In the same way, Fiammetta after the novel 8, believing that the companies had been a
little impressed by the story decides to tell the novella of the two friends who sleep with
each other's wife. This novel also serves to exemplify how revenge should not be
excessive but always moderate and proportionate to the damage suffered.
The power of rhetoric and a weapon to be handled with care because it is an instrument
of truth and error, an instrument of education but in the wrong hands can be an insidious
technique of manipulating consciences.
3. STYLE EXERCISES
For some novels of the Decameron we can speak of a rhetorical genesis: when
Boccaccio builds a story around a word, a name, a proverb a poetic text or on a figure or
a rhetorical artifice. We can distinguish three main phenomenon:
1. novels in which Boccaccio develops in a literal and narrative sense a
metaphorical expression.
ES: In novella III 1, Masetto da Lamporecchio pretends to be deaf-mute to be hired as a
farmer at a nun's convent. At the base we find the widespread locution “lavorare l’orto”

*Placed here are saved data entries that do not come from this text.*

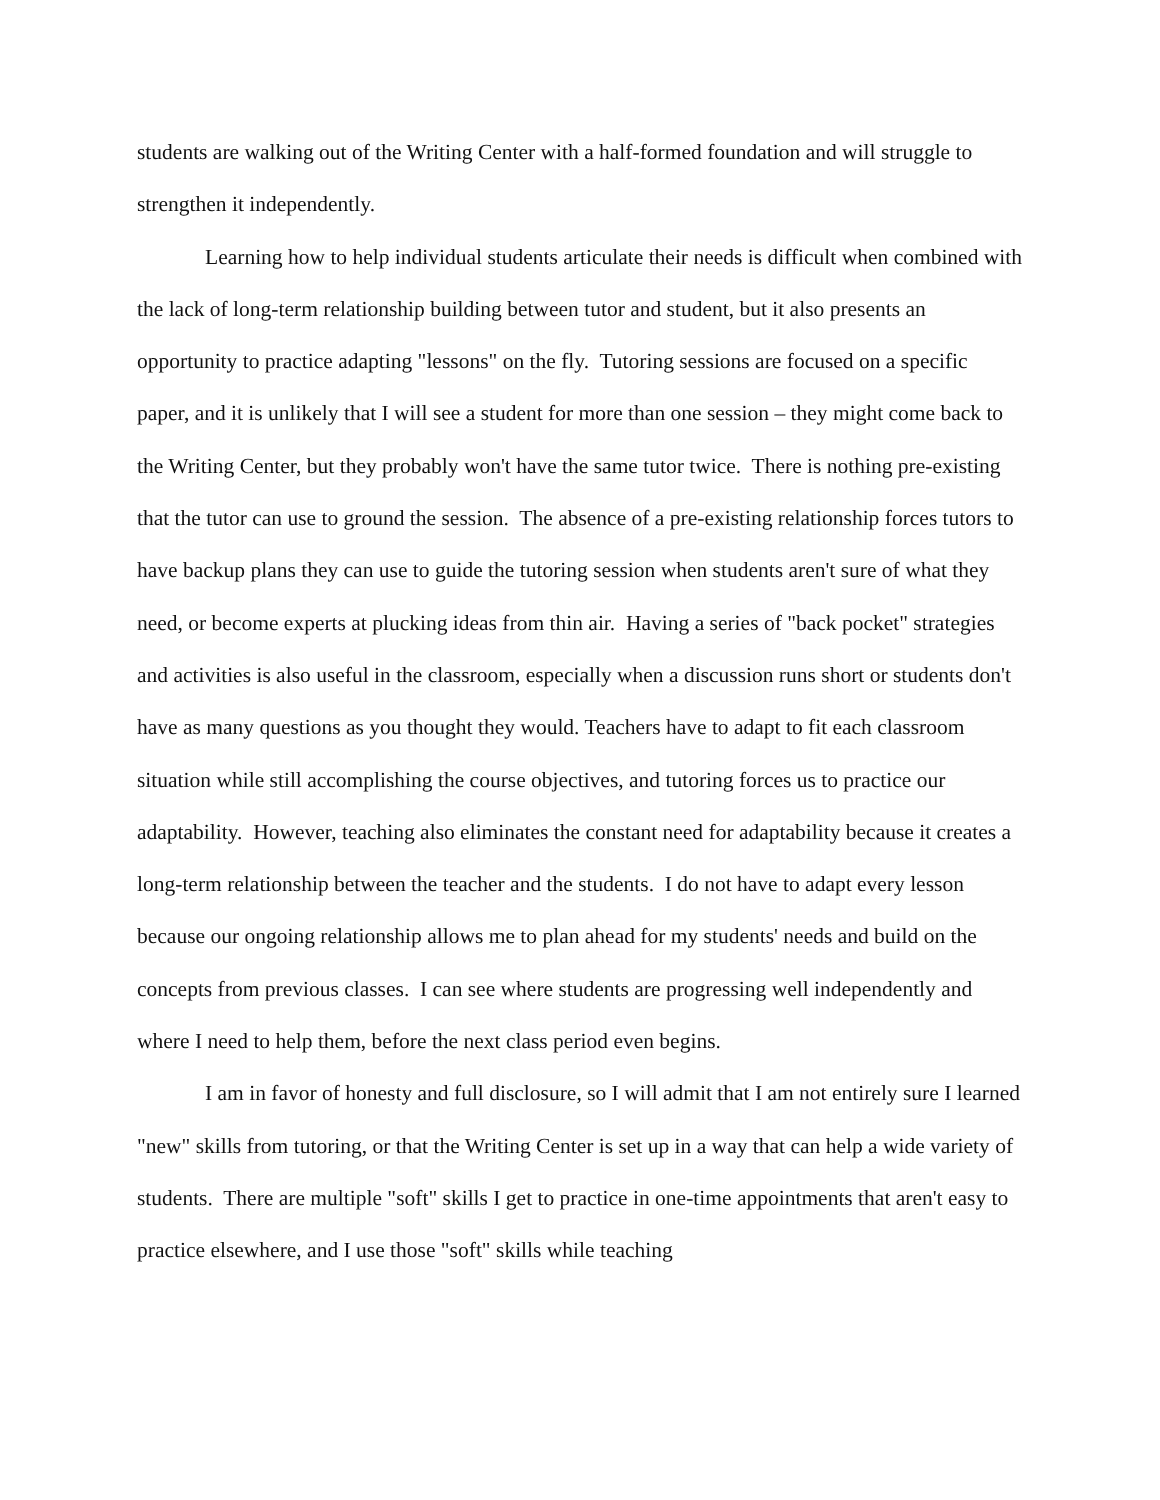students are walking out of the Writing Center with a half-formed foundation and will struggle to strengthen it independently.
Learning how to help individual students articulate their needs is difficult when combined with the lack of long-term relationship building between tutor and student, but it also presents an opportunity to practice adapting "lessons" on the fly. Tutoring sessions are focused on a specific paper, and it is unlikely that I will see a student for more than one session – they might come back to the Writing Center, but they probably won't have the same tutor twice. There is nothing pre-existing that the tutor can use to ground the session. The absence of a pre-existing relationship forces tutors to have backup plans they can use to guide the tutoring session when students aren't sure of what they need, or become experts at plucking ideas from thin air. Having a series of "back pocket" strategies and activities is also useful in the classroom, especially when a discussion runs short or students don't have as many questions as you thought they would. Teachers have to adapt to fit each classroom situation while still accomplishing the course objectives, and tutoring forces us to practice our adaptability. However, teaching also eliminates the constant need for adaptability because it creates a long-term relationship between the teacher and the students. I do not have to adapt every lesson because our ongoing relationship allows me to plan ahead for my students' needs and build on the concepts from previous classes. I can see where students are progressing well independently and where I need to help them, before the next class period even begins.
I am in favor of honesty and full disclosure, so I will admit that I am not entirely sure I learned "new" skills from tutoring, or that the Writing Center is set up in a way that can help a wide variety of students. There are multiple "soft" skills I get to practice in one-time appointments that aren't easy to practice elsewhere, and I use those "soft" skills while teaching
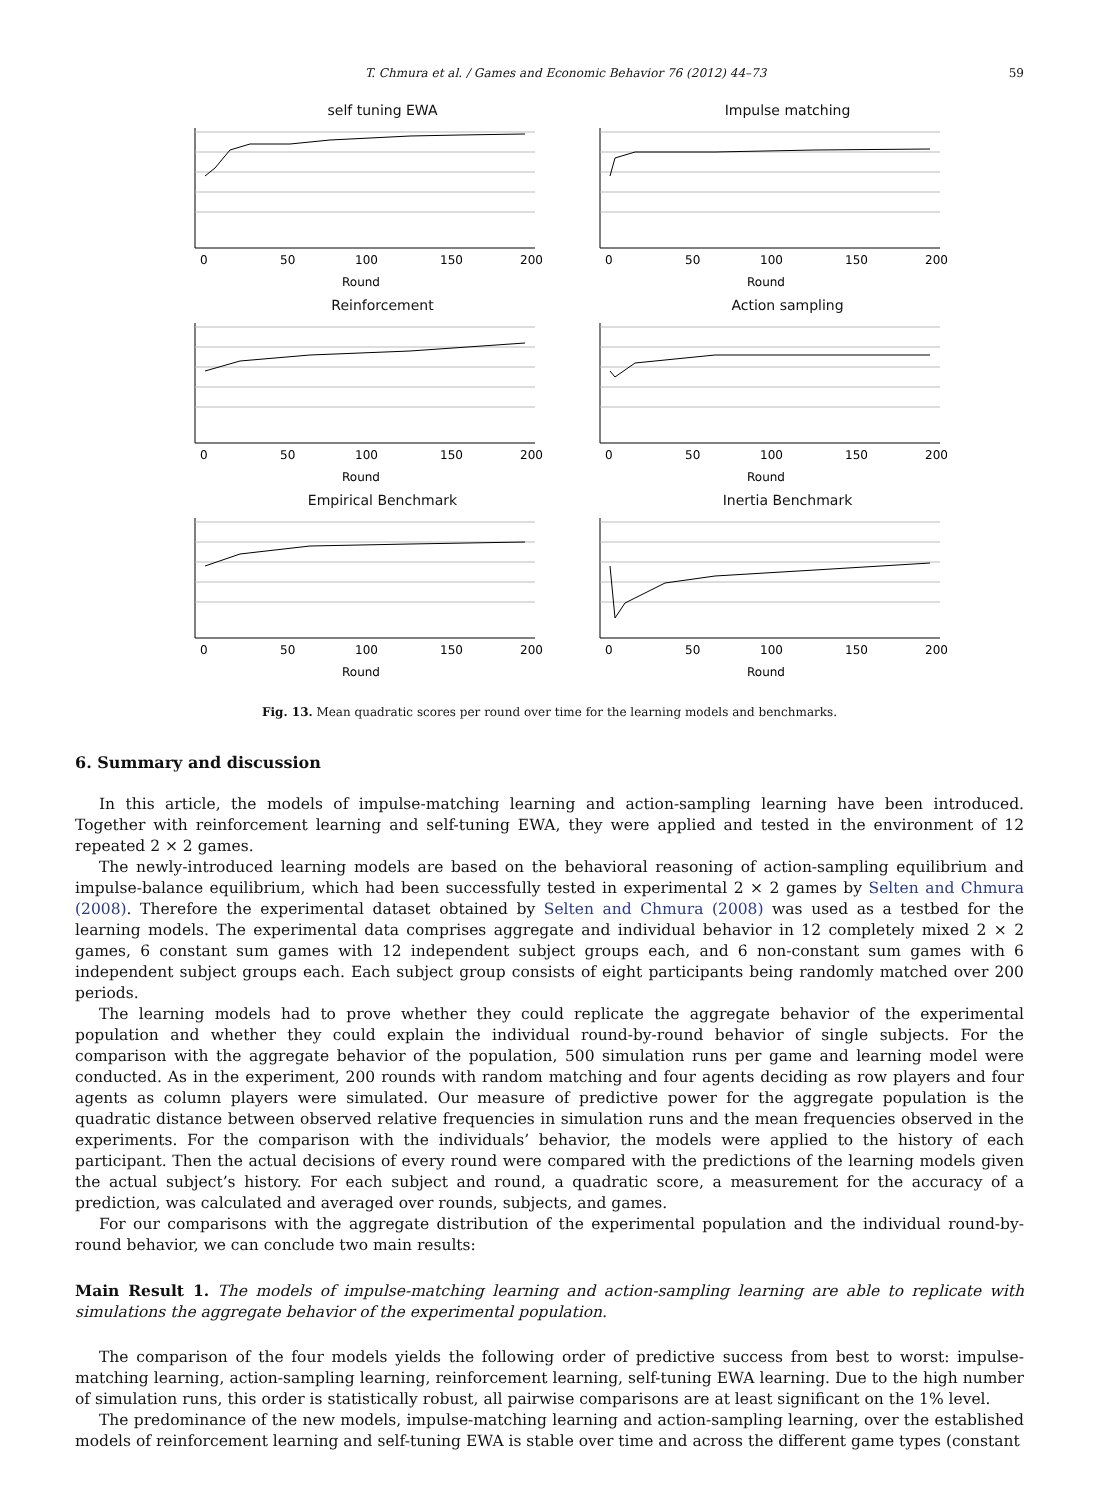T. Chmura et al. / Games and Economic Behavior 76 (2012) 44–73 59
self tuning EWA
0
50
100
150
200
Round
Impulse matching
0
50
100
150
200
Round
Reinforcement
0
50
100
150
200
Round
Action sampling
0
50
100
150
200
Round
Empirical Benchmark
0
50
100
150
200
Round
Inertia Benchmark
0
50
100
150
200
Round
Fig. 13. Mean quadratic scores per round over time for the learning models and benchmarks.
6. Summary and discussion
In this article, the models of impulse-matching learning and action-sampling learning have been introduced. Together with reinforcement learning and self-tuning EWA, they were applied and tested in the environment of 12 repeated 2 × 2 games.
The newly-introduced learning models are based on the behavioral reasoning of action-sampling equilibrium and impulse-balance equilibrium, which had been successfully tested in experimental 2 × 2 games by Selten and Chmura (2008). Therefore the experimental dataset obtained by Selten and Chmura (2008) was used as a testbed for the learning models. The experimental data comprises aggregate and individual behavior in 12 completely mixed 2 × 2 games, 6 constant sum games with 12 independent subject groups each, and 6 non-constant sum games with 6 independent subject groups each. Each subject group consists of eight participants being randomly matched over 200 periods.
The learning models had to prove whether they could replicate the aggregate behavior of the experimental population and whether they could explain the individual round-by-round behavior of single subjects. For the comparison with the aggregate behavior of the population, 500 simulation runs per game and learning model were conducted. As in the experiment, 200 rounds with random matching and four agents deciding as row players and four agents as column players were simulated. Our measure of predictive power for the aggregate population is the quadratic distance between observed relative frequencies in simulation runs and the mean frequencies observed in the experiments. For the comparison with the individuals’ behavior, the models were applied to the history of each participant. Then the actual decisions of every round were compared with the predictions of the learning models given the actual subject’s history. For each subject and round, a quadratic score, a measurement for the accuracy of a prediction, was calculated and averaged over rounds, subjects, and games.
For our comparisons with the aggregate distribution of the experimental population and the individual round-by-round behavior, we can conclude two main results:
Main Result 1. The models of impulse-matching learning and action-sampling learning are able to replicate with simulations the aggregate behavior of the experimental population.
The comparison of the four models yields the following order of predictive success from best to worst: impulse-matching learning, action-sampling learning, reinforcement learning, self-tuning EWA learning. Due to the high number of simulation runs, this order is statistically robust, all pairwise comparisons are at least significant on the 1% level.
The predominance of the new models, impulse-matching learning and action-sampling learning, over the established models of reinforcement learning and self-tuning EWA is stable over time and across the different game types (constant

in the sense of practicing the sexual act with a woman on which the protagonist plays
from the beginning.
2. Etiological novels that seem to be written to explain in an imaginative and
fictitious way the origin of a proverb or popular poem.
ES: the story of Elizabetta da Messina (IV 5), which holds in a basil vase the head of the
beloved Lorenzo. According to Boccaccio, it is the origin of a song spread in southern
Italy.
3. novels built on rhetorical mechanisms that seem to guide the conception of
interweaving. It's almost like an experiment or a style exercise.
ES: the great novel VIII 7, in its distribution we have a series of rhetorical figures of
parallelism and antithesis (cold/hot , summer/winter). In the opening scene Elena stands
in her warm room and looks down Rinieri that is dying of cold. This scene is
disassembled piece by piece by Boccaccio and reproposed such and which but upside
down. The schoolboy watches Elena burn in the sun at the top of a tower (he had tricked
her).
The novel III 5, presents some poetic expressions where Zima establishes an imaginary
dialogue that allows her to be told that she also loves him and to combine a secret
appointment. Man conquers the woman and combines a meeting with her without this
saying a single word.
The novel III 3, where a married woman secretly loves a man but dares not
communicate with him in any way but she uses a priest who uses as a messenger.
Unlike the novel number 5 the woman conquers the man and gives him a date in his
house without ever two talking or writing.
would discover a moral but not moralistic Middle Ages that spurs on virtue and
faith by not giving too much weight to the small transgressions of private and
daily life.
would discover a Middle Ages not obscure but indeed colourful, joyful and
passionate.
He'd discover a Middle Ages that can laugh with everything he believes in. The
laugh serves as an instrument of liberation and truth.
Those who decide to read the book would discover a work that faces many decisive
questions still alive and open today.
- The Decameron teaches individual freedom and responsibility because none of
our choices are obligatory
- the work teaches that the beautiful and appropriately used word is the best
weapon to defend against the powerful and bullies
- teaches you to look at things from various points of view and to perceive the
complexity of the real
- teaches not to confuse virtual life with real life
- teaches that equality between the different is the prerequisite of any associated
life
The frame and the structure differently from what many believe also confirm in this
aspect maybe the most vital and modern parts of the book: the one that describes the
plague, which encourages to read the Decameron as the great metaphor of a tragic but
also liberating day after (post-war post-atomic death of ideologies) in which a group of
brave young people try to seek and recreate within themselves, in the sign of reason and
nature, the foundations of a new world.